Эта мысль долго не давала мне покоя. Я постоянно возвращался к ней, с каждым разом все больше убеждаясь в своей правоте. Однажды я уже собрался было прийти сюда, но решил вторично все обдумать. Потом я раз или два поговорил с мисс Ричмен…

Хендерсон вытянул шею:

— Я начинаю понимать, в чем дело.

Детектив тотчас резко оборвал его:

— Ничего вы не понимаете! Может быть, вы думаете, что это она пришла ко мне и в конце концов как–то на меня повлияла. Все было совсем не так. Я сам нашел ее и явился, чтобы поговорить с ней — чтобы сказать ей все то, что я сегодня сказал вам. С тех пор, не буду скрывать, она приходила ко мне несколько раз, но не в управление, а домой, и мы еще несколько раз обсуждали ваше дело. Но это ничего не значит. Ни мисс Ричмен, ни кто–либо другой не могут убедить меня в том, во что я сам не верю. Если я в чем–то меняю свое мнение, то только тогда, когда сам прихожу к определенному заключению, а не когда меня побуждают. Если я пришел сюда, то по своей собственной инициативе. Я пришел не потому, что она меня попросила. Она даже не знала, что я собираюсь сюда. Я и сам не знал, пока не пришел.

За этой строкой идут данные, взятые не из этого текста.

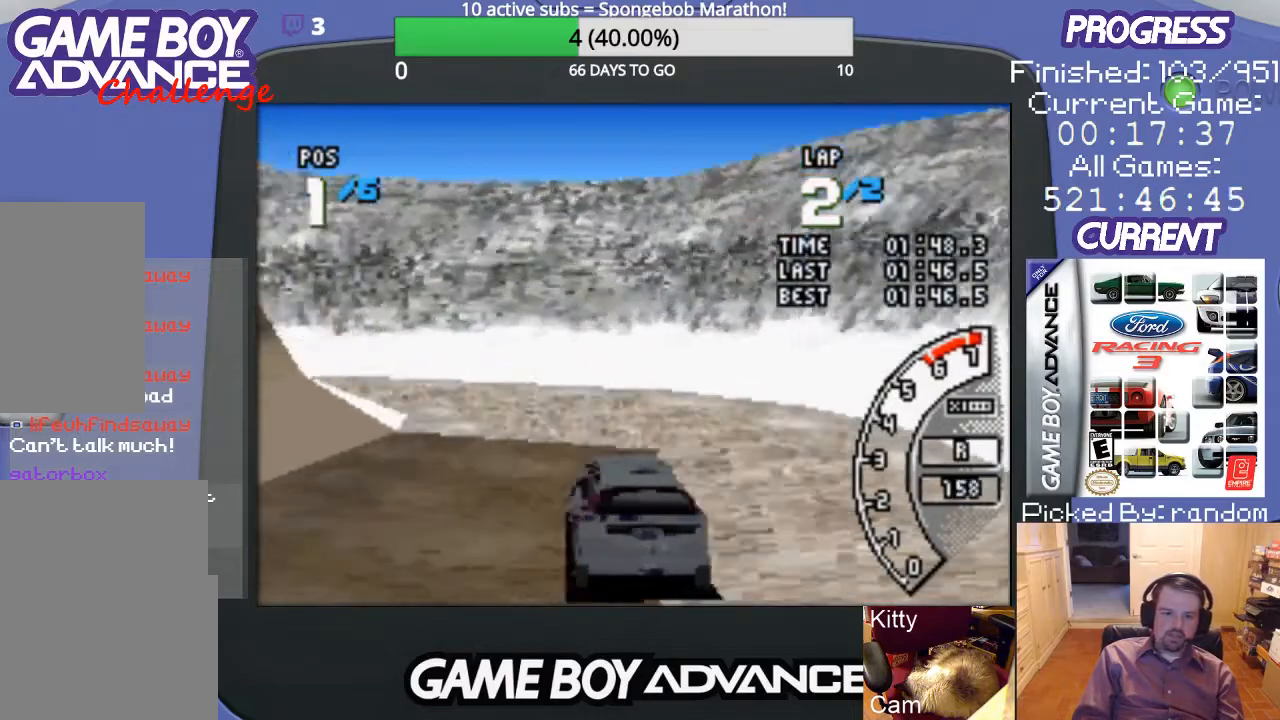
{"buttons": ["DPAD_LEFT"], "events": [[67, "DPAD_UP", "up"], [300, "B", "up"]]}
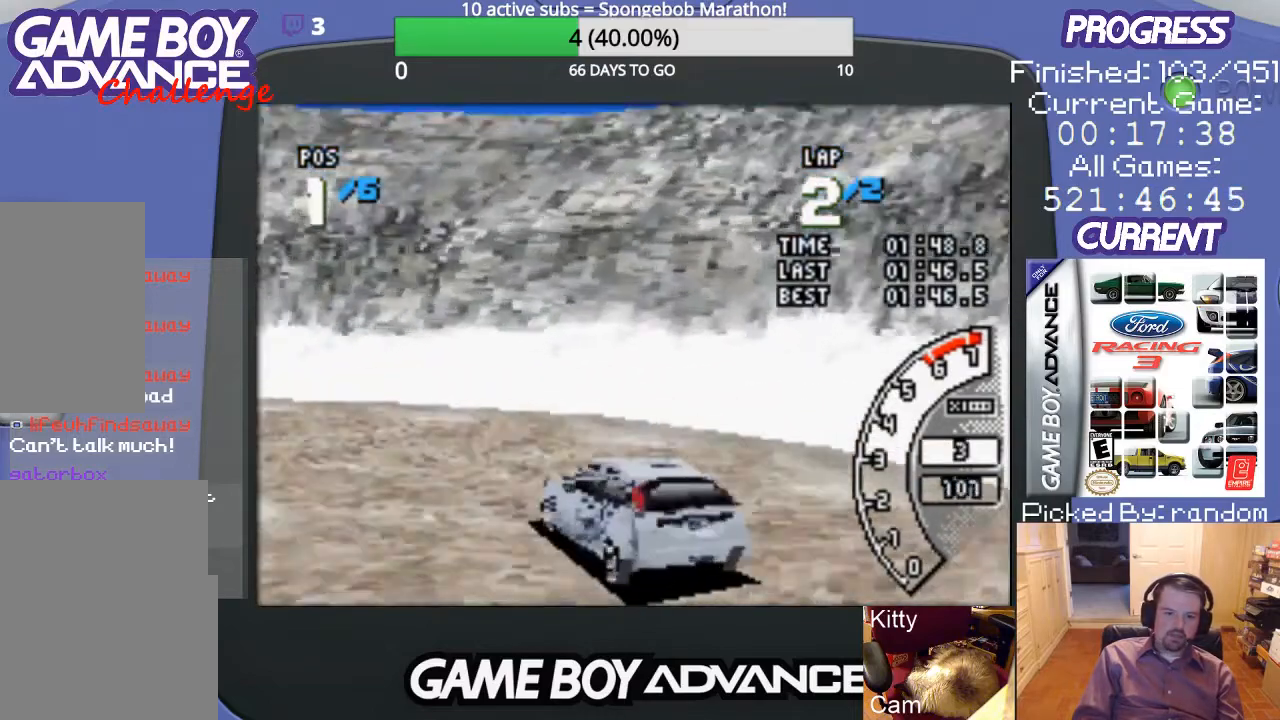
{"buttons": ["A", "DPAD_LEFT"], "events": [[500, "A", "down"]]}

Он принялся расхаживать взад и вперед.

— Ну что же, я облегчил душу. Я не отказываюсь от собственных слов. Я сделал свою работу так, как должен был сделать при сложившихся обстоятельствах. Нельзя требовать от человека большего.

Хендерсон не отвечал. Он сидел, задумчиво разглядывая пол, и молча размышлял. Он выглядел значительно менее ожесточенным, чем в начале. Тень, отбрасываемая Берджессом, металась туда–сюда мимо него. Он не обращал на это никакого внимания.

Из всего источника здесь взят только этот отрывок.